Setting the JDBC Connection String

You must set the JDBC connection string for Hive, Presto, and Spark queries on the JDBC driver.

Note

The JDBC driver version 3.0 only supports Presto when the qds_bypass option is enabled.

Setting the Connection String for Hive and Presto Queries (AWS and Azure)

Note

The third-generation JDBC driver only supports Presto in its QDS-bypass mode.

Use the following syntax to set the JDBC connection string for Hive and Presto queries.

jdbc:qubole://<hive/presto/sqlcommand/spark>/<Cluster-Label>[/<database>][?propertyName1=propertyValue1[;propertyName2=propertyValue2]...]

In the connection string, <hive/presto/spark> (command type) and the cluster label are mandatory; database name and property name/value are optional.

However, the third-generation JDBC driver in its QDS_bypass mode only supports Presto. So, in the connection string, <presto> (command type) and the cluster label are mandatory; database name and property name/value are optional.

Note

If you do not specify a database, then in the query, specify either the database or fully-qualified table names.

An example of a connection string for Hive query is mentioned below (applicable to JDBC driver 2.3.2 and older versions).

jdbc:qubole://hive/default/tpcds_orc_500?endpoint=https://api.qubole.com;chunk_size=86

In the above example, https://api.qubole.com is one of the QDS endpoints on AWS. For a list of supported endpoints, see Supported Qubole Endpoints on Different Cloud Providers.

Connection String Properties for JDBC Driver

Note

Parameters marked in bold below are mandatory. Others are optional and have default values.

The JDBC driver version 3.0 only supports Presto when the qds_bypass option is enabled.

Property Name	Property Description
password	You can set the account API token as the password as in `password=<API token>` See Managing Your Accounts on how to get the API token from the Control Panel UI of the account. Warning Qubole highly recommends not using the password in the JDBC connection string as the password is prone to be exposed by the client tool that uses the string for connecting to Qubole. So, as a safe alternative, use the interface that the client tool provides to enter the user password.
endpoint	The endpoint is not required only for the `https://api.qubole.com` endpoint. You must specify the API endpoint for other QDS-on-AWS endpoints and Cloud providers. For the list, see Supported Qubole Endpoints on Different Cloud Providers.
chunk_size	The chunk size in MB and used in streaming large results from the Cloud storage.
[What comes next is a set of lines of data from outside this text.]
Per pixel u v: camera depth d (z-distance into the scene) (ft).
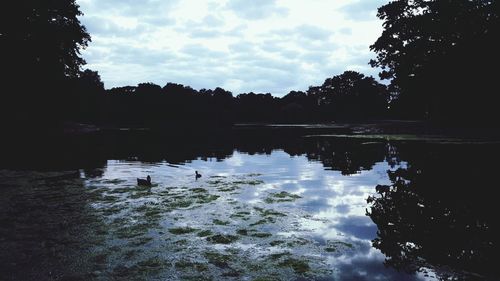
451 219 39.27
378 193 53.93
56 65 189.37
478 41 167.63
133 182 63.98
The default value is 100 MB. Reduce the default value if you face out-of-memory (OOM) issues.
catalog_name	Add this property and enter the catalog’s name as its value.
skip_parsing	Set this property to `true` to allow the driver to skip parsing the query and directly send it to QDS.
stream_results	It enables the Presto FastStreaming feature. Presto FastStreaming enables streaming of results directly from Cloud Object Storage in the JDBC driver. The streaming behavior can help the BI tool performance as results are displayed as soon as they are available in Cloud Object Storage. Presto FastStreaming for JDBC driver is supported in Presto versions 0.193 and 0.208. It is only applicable to QDS-on-AWS and Qubole-on-GCP. As streaming cannot be used with Presto Smart Query Retry, the Presto FastStreaming feature automatically disables Presto Smart Query Retry. Create a ticket with Qubole Support to enable the Presto FastStreaming feature on the account.
useS3	This property is set to ensure that JDBC Driver bypasses QDS Control Plane to download results directly from Cloud Object Storage. It is set to `true` by default. By default, for each QDS account, the result file size limit is 20 MB. If the result set size is more than 20 MB, the driver downloads results directly from Cloud Object Storage irrespective of the `useS3` property’s value. If you want to increase this limit, create a ticket with Qubole Support.
qds_bypass	This property is only applicable to the third-generation JDBC driver’s QDS bypass mode. Set this property to `true` to allow the driver to directly communicate with Presto coordinator for submitting commands and fetching results. If you do not set this property, then the driver behaves as JDBC driver 2.3.2 or older versions.
show_on_ui	This property is only applicable to the third-generation JDBC driver’s QDS bypass mode. Set this property to `true` if you want the queries to get displayed on Qubole’s UI. Setting this property returns `QueryHistID` as part of the error message for queries executed through the third-generation JDBC driver.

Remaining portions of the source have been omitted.